A thousand years from now, you and I are dead. The world’s been run over by heat and radiation, and the shores have disappeared. Towns are full of ghosts. The only ones who remain are Lilac and Simon.
Lilac is pregnant, and in six months the world may begin again, somewhere west, somewhere by the mountains— a new garden of Eden for the ones who love the Lord. Except Jesus isn’t a name that either of them have heard before.
You see, a thousand years have passed. The pages of the Bible have rotted under mass, the gospel melted over by the sweltering of the sun.
Lilac and Simon trudged through the graves of tree stumps and blackened branches crumbling under smoke, through the rest of all that used to be and may never be again.

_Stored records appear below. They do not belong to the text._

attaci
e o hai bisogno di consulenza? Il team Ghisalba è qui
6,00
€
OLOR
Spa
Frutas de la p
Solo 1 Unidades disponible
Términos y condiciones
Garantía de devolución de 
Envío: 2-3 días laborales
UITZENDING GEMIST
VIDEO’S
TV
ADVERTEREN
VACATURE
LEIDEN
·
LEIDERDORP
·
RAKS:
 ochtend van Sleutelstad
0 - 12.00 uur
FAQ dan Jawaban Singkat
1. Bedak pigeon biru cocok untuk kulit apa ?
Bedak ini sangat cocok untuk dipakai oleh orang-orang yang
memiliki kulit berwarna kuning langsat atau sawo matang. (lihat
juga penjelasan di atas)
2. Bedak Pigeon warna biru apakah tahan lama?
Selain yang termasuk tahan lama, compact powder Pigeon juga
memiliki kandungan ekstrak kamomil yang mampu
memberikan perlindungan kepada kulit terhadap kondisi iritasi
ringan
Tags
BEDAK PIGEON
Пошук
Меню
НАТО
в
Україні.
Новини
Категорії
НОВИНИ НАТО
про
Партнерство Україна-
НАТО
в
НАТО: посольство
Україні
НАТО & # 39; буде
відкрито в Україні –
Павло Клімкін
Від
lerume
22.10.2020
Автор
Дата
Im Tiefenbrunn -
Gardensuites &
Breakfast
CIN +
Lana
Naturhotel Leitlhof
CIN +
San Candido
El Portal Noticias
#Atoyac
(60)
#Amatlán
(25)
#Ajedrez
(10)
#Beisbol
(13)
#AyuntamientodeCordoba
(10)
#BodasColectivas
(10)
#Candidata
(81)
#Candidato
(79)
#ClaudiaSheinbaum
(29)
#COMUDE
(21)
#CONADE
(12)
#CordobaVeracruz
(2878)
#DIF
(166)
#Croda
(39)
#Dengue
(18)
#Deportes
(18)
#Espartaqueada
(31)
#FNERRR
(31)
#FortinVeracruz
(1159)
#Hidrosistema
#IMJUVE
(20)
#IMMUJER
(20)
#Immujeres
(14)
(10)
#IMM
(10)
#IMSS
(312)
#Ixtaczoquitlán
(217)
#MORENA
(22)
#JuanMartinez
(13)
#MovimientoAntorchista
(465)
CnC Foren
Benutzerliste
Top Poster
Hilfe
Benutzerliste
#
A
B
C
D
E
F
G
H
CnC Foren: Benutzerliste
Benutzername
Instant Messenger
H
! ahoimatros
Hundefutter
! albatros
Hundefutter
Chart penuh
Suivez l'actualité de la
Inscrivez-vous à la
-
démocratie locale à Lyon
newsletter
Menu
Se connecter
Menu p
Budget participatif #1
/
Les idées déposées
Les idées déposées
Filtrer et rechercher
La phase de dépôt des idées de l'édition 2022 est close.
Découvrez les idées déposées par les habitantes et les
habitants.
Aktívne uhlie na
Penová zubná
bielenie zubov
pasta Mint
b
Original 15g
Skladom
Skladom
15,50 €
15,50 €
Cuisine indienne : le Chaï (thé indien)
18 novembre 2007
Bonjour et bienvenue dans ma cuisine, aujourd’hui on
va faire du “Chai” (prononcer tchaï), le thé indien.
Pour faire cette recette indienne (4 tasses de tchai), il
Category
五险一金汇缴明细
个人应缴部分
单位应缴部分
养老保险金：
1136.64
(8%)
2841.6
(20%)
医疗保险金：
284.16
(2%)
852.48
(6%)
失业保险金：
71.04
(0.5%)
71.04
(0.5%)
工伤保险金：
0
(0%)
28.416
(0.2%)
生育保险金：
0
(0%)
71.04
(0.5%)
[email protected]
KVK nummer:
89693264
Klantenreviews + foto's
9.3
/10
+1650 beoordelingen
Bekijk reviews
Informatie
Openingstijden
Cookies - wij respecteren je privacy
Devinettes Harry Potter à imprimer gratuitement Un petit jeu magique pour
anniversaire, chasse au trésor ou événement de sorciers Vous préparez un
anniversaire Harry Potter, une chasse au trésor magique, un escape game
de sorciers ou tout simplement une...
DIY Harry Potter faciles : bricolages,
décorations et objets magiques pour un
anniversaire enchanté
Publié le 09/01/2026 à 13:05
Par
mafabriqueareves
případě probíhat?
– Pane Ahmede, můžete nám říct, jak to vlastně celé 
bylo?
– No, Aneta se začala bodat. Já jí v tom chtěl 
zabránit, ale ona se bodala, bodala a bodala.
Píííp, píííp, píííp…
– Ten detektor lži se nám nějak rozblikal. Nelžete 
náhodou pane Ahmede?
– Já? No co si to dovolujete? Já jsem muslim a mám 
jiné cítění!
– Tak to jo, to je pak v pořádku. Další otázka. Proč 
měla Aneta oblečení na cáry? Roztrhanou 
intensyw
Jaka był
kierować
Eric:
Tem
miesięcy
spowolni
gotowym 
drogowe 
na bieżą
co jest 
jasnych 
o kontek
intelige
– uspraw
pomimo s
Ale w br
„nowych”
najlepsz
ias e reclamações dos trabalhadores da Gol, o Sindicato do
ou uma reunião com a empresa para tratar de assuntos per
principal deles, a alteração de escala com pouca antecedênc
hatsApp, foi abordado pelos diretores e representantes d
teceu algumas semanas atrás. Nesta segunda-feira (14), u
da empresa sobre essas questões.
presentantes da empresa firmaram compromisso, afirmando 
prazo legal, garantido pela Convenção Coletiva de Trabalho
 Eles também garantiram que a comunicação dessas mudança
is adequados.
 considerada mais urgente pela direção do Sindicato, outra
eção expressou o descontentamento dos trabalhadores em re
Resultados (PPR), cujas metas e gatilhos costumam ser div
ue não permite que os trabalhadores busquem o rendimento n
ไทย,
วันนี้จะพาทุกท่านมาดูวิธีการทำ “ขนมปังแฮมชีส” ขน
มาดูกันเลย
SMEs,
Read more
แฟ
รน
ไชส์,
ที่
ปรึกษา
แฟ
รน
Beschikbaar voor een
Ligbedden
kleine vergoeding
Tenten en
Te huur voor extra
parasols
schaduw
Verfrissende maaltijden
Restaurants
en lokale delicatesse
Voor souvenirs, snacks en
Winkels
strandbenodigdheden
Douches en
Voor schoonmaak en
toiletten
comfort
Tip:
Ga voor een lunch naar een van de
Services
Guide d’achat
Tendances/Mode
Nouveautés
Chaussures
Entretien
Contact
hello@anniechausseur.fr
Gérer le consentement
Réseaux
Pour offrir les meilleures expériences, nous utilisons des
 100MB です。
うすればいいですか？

At the top of a hill, they stopped for a rest. Lilac felt her stomach and Simon saw the flash of light, a burning through the sky.
Crashing into Earth, not too far away, a man wakes up and shakes head, rubs his eyes and smiles wide. He calls out to them, but they stand there in shock.
They introduce themselves and profess they come in peace, but the man who’s here already knows such things. He’s seen it all before. His hands are sturdy, ready-made for help.
They shake hands, they smile. He says, “My name is Jesus. You may have heard of me before.”
But Lilac and Simon, so blind they were, faith and understanding lost with time and mother nature. They look on in confusion. Words failed them.
Poor, lonely Jesus. He had come all this way and suffered so greatly just to hear them ask, “Who?”
Poor, lonely Jesus. The plan had stayed the same and yet now he’s just a forgotten name.
But somewhere in the west, somewhere in the mountains, Lilac and Simon left the broken Earth behind and traveled toward something better. They followed the stranger who fell from the sky, ready to fill the cup of an empty world.
Lilac and Simon, their baby too, through smoke and fear and clouds and shame, through pain and loss and sorrow, sang.
Upon their lips, a single name remained.